The reason for this blog is to help get specific dogs adopted from TAS but equally important is to try to normalize the idea of shelter dogs being just as good and just as desirable as any other dogs including those which are regularly merchandised by backyard breeders, puppy millers and those few remaining pet store owners who still feel a need to sell live animals. The single greatest stigma shelter animals still face is the belief that shelter animals are substandard animals. Anyone who has had enough experience with shelter animals knows this is untrue but the general public hasn't had the same experiences you've had. They see a nice dog photo in a glossy magazine and too many of them would never think of associating that dog with a dog from a shelter. After all, no one abandons perfectly good dogs, right? Unfortunately, as we all know, perfectly good dogs are abandoned all the time.

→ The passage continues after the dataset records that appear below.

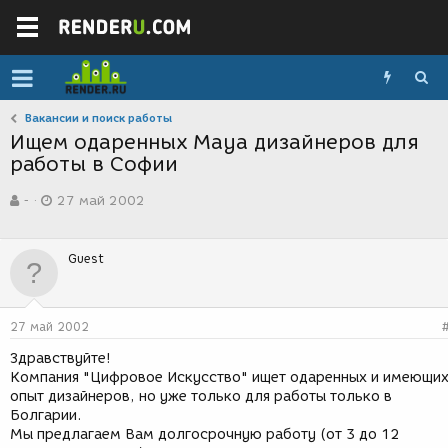
Вакансии и поиск работы
Ищем одаренных Maya дизайнеров для
работы в Софии
А
Д
-
27 май 2002
в
а
т
т
о
а
Guest
р
с
т
о
е
з
м
д
27 май 2002
ы
а
н
Здравствуйте!
и
Компания "Цифровое Искусство" ищет одаренных и имеющи
я
опыт дизайнеров, но уже только для работы только в
Болгарии.
Мы предлагаем Вам долгосрочную работу (от 3 до 12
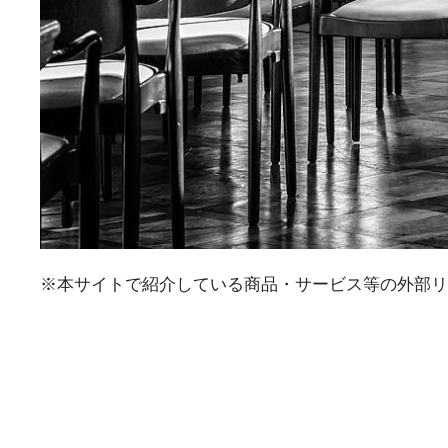
※本サイトで紹介している商品・サービス等の外部リ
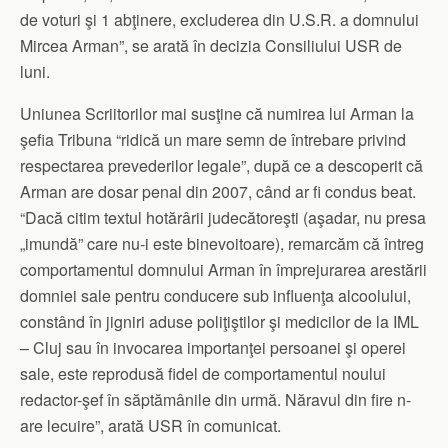
de voturi şi 1 abţinere, excluderea din U.S.R. a domnului
Mircea Arman”, se arată în decizia Consiliului USR de
luni.
Uniunea Scriitorilor mai susţine că numirea lui Arman la
şefia Tribuna “ridică un mare semn de întrebare privind
respectarea prevederilor legale”, după ce a descoperit că
Arman are dosar penal din 2007, când ar fi condus beat.
“Dacă citim textul hotărârii judecătoreşti (aşadar, nu presa
„imundă” care nu-i este binevoitoare), remarcăm că întreg
comportamentul domnului Arman în împrejurarea arestării
domniei sale pentru conducere sub influenţa alcoolului,
constând în jigniri aduse poliţiştilor şi medicilor de la IML
– Cluj sau în invocarea importanţei persoanei şi operei
sale, este reprodusă fidel de comportamentul noului
redactor-şef în săptămânile din urmă. Năravul din fire n-
are lecuire”, arată USR în comunicat.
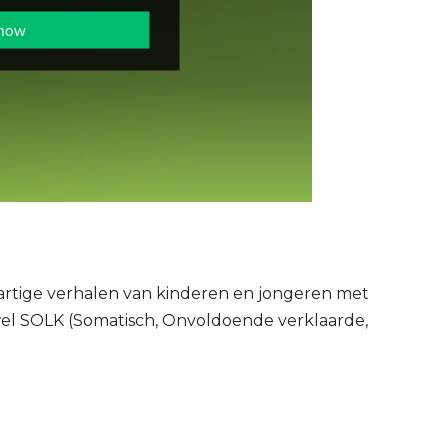
artige verhalen van kinderen en jongeren met
el SOLK (Somatisch, Onvoldoende verklaarde,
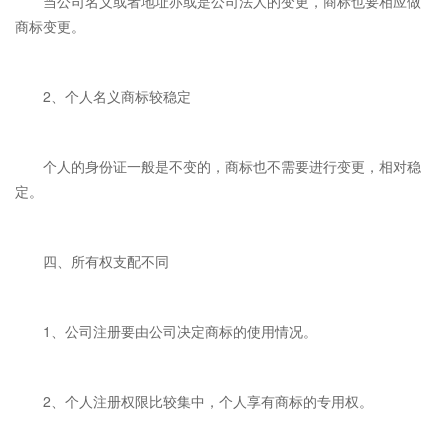
当公司名义或者地址亦或是公司法人的变更，商标也要相应做
商标变更。
2、个人名义商标较稳定
个人的身份证一般是不变的，商标也不需要进行变更，相对稳
定。
四、所有权支配不同
1、公司注册要由公司决定商标的使用情况。
2、个人注册权限比较集中，个人享有商标的专用权。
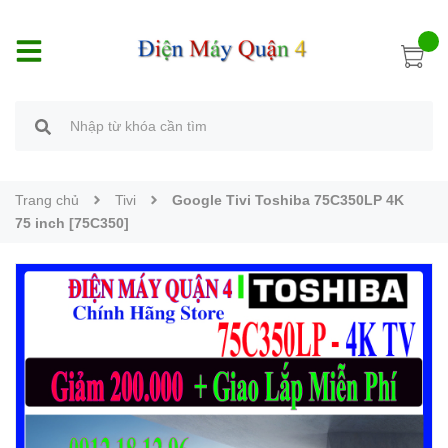
Trang chủ
Tivi
Google Tivi Toshiba 75C350LP 4K
75 inch [75C350]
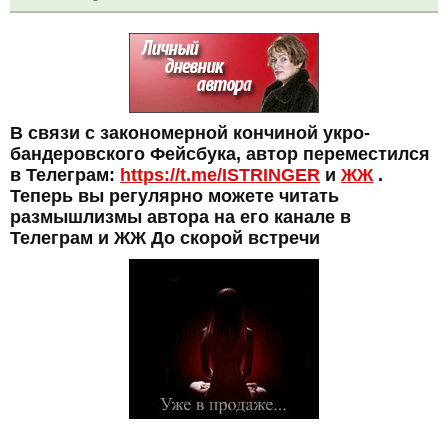
В связи с закономерной кончиной укро-
бандеровского Фейсбука, автор переместился
в Телеграм:
https://t.me/ISTRINGER
и
ЖЖ
.
Теперь вы регулярно можете читать
размышлизмы автора на его канале в
Телеграм и ЖЖ До скорой встречи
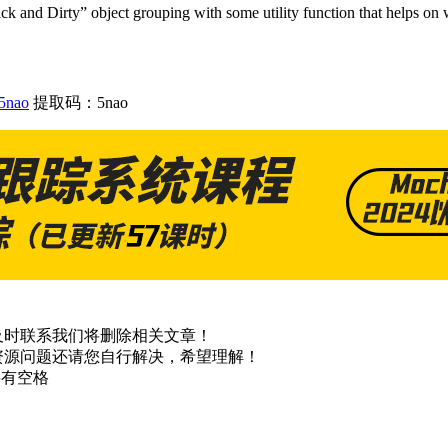
k and Dirty” object grouping with some utility function that helps on
5nao
提取码：5nao
及时联系我们将删除相关文章！
资源问题还请您自行解决，希望理解！
不要有空格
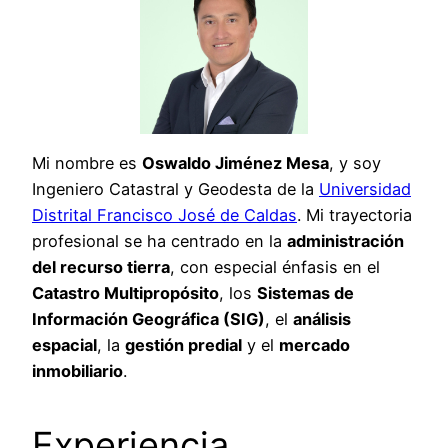
Mi nombre es
Oswaldo Jiménez Mesa
, y soy
Ingeniero Catastral y Geodesta de la
Universidad
Distrital Francisco José de Caldas
. Mi trayectoria
profesional se ha centrado en la
administración
del recurso tierra
, con especial énfasis en el
Catastro Multipropósito
, los
Sistemas de
Información Geográfica (SIG)
, el
análisis
espacial
, la
gestión predial
y el
mercado
inmobiliario
.
Experiencia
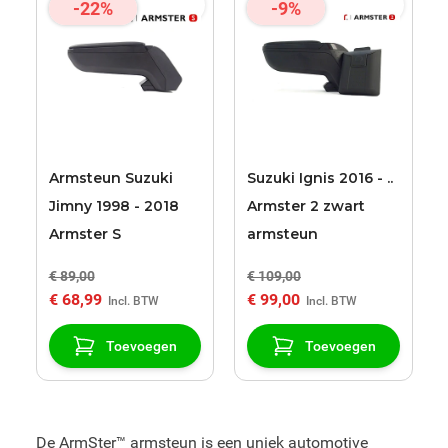
-22%
-9%
Armsteun Suzuki
Suzuki Ignis 2016 - ..
Jimny 1998 - 2018
Armster 2 zwart
Armster S
armsteun
€ 89,00
€ 109,00
€ 68,99
€ 99,00
Toevoegen
Toevoegen
De ArmSter™ armsteun is een uniek automotive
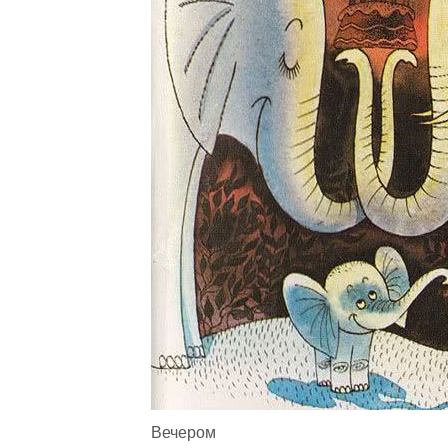
Вечером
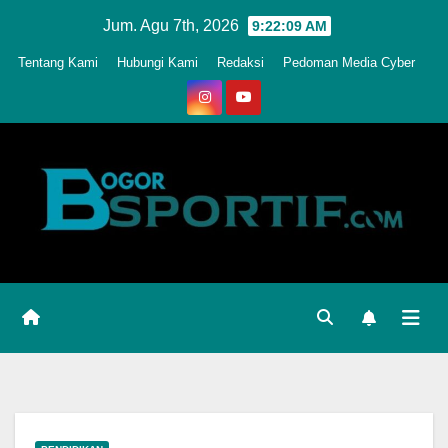
Skip
Jum. Agu 7th, 2026
9:22:12 AM
to
Tentang Kami
Hubungi Kami
Redaksi
Pedoman Media Cyber
content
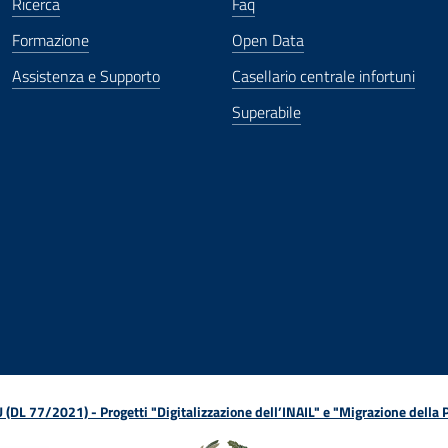
Ricerca
Faq
Formazione
Open Data
Assistenza e Supporto
Casellario centrale infortuni
Superabile
ova finestra
in nuova finestra
tura in nuova finestra
 Apertura in nuova finestra
sterno - Apertura in nuova finestra
Apertura nella stessa finestra
L 77/2021) - Progetti "Digitalizzazione dell’INAIL" e "Migrazione della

The public still too often associates shelter dogs with images of beat up, sick, dirty, severely traumatized animals and while we definitely sometimes see victims such as these, they are certainly not the majority and, regardless, even the most abused animals can very often be saved and made whole again.

Pound Dogs sometimes discusses the sad histories some of the dogs have suffered. For the most part, though, it tries to present the dogs not as victims but as great potential family members. The goal is to raise the profiles of animals in adoption centers so that a potential pet owner sees them as the best choice, not just as the charity choice.

So, here's the favour I'm asking. Whenever you see a dog picture on these pages you think is decent enough, I'd like you to consider sharing it on Facebook or any other social media sites you're using (I know many of you do this already and thank you for that). And when you share it, please mention that the dog in the photo is a shelter dog like so many other shelter dogs waiting for a home. If we can get even five percent of the pet buying public to see shelter dogs differently, to see how beautiful they are and how wonderful they are, and to consider shelter dogs as their first choice for a new family member, we can end the suffering of homeless pets in this country.